Tatsächlich gilt derzeit vor allem Brandenburgs Ministerpräsident Dietmar Woidke (SPD) als das Aushängeschild der Brandenburger Kontakte nach Polen. Der Landesvater ist seit 2014 Polen-Koordinator der Bundesregierung. Doch sein Amt ist abhängig von der Regierungsbeteiligung der SPD an der Berliner Koalition. „Wir sind das Land mit der längsten Grenze nach Polen – da macht es Sinn, das Thema zu priorisieren.“

Zudem verweist der Potsdamer Jurist auf die Einrichtung eines Lausitz-Beauftragten und den in Mecklenburg-Vorpommern berufenen Vorpommern-Staatssekretär Patrick Dahlemann. „Das zeigt, dass es sinnvoll sein kann, Themen in einer Person zu konzentrieren.“ Gleichzeitig müsste ein zentraler Ansprechpartner für die Kontakte nach Polen wenigstens ein Staatssekretär sein: „Wir müssen mit den Polen ja auf Augenhöhe reden können.“

Derzeit jedenfalls gebe es in der Brandenburger Landesregierung kaum eine abgestimmte Strategie, was die Kontakte mit Polen betreffe. „Dabei gibt es noch genug Dinge, die geschehen müssen“, sagt Triebel.
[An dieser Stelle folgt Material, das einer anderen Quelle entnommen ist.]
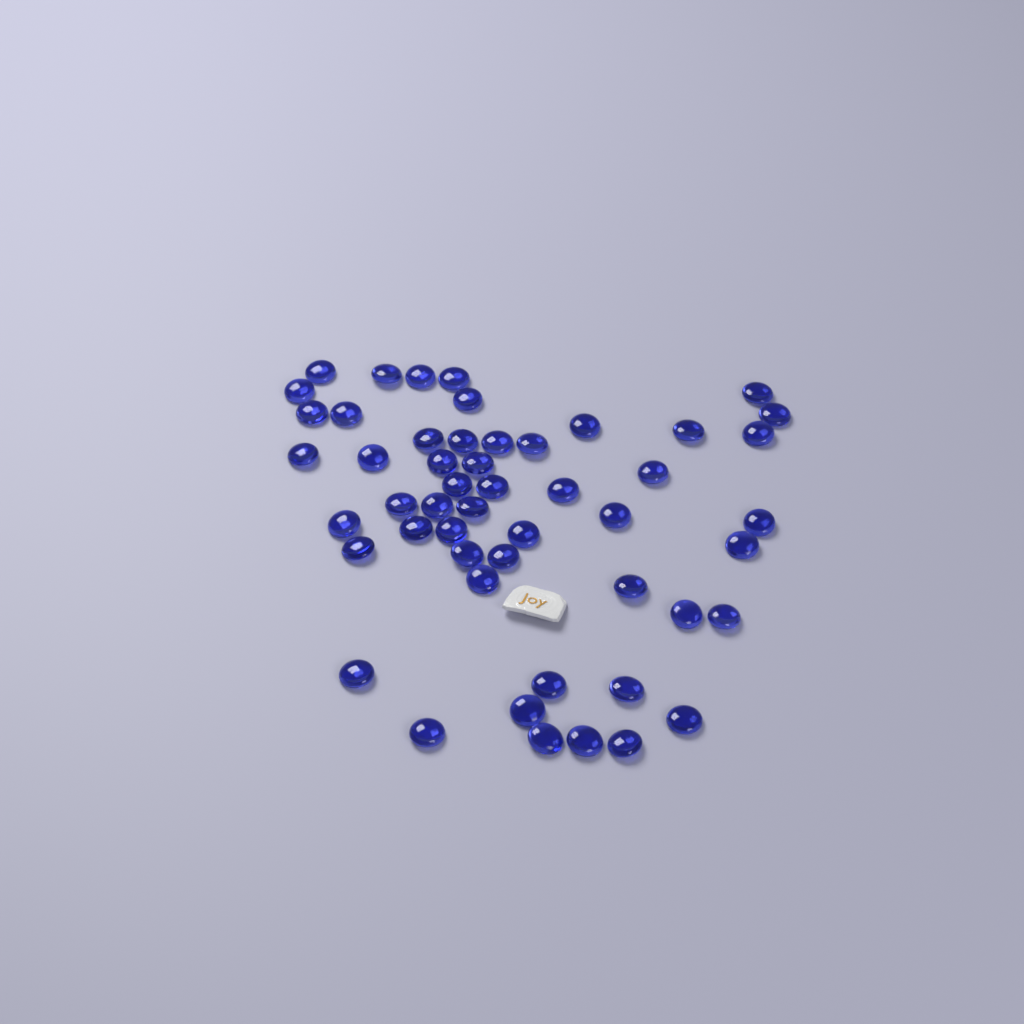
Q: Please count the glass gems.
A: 51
Zum Beispiel beim Verkehr: „Wir freuen uns über den geplanten zweigleisigen Ausbau der Bahnstrecke nach Stettin“, sagt Triebel. „Aber wir brauchen auch den Ausbau nach Horka, wo die Polen auf ihrer Seite schon fertig sind.“ Ein Antrag des Arbeitskreises zu den Verkehrsbeziehungen nach Polen ist dem Parteitag von der Antragskommission der Brandenburger SPD jedenfalls bereits zur Annahme empfohlen worden. Der Polen-Staatssekretär dagegen soll an die Landtagsfraktion überwiesen werden. „Wir hoffen, dass wir auf diese Weise neuen Schwung in die Beziehungen nach Polen kriegen“, sagt Enrico Triebel.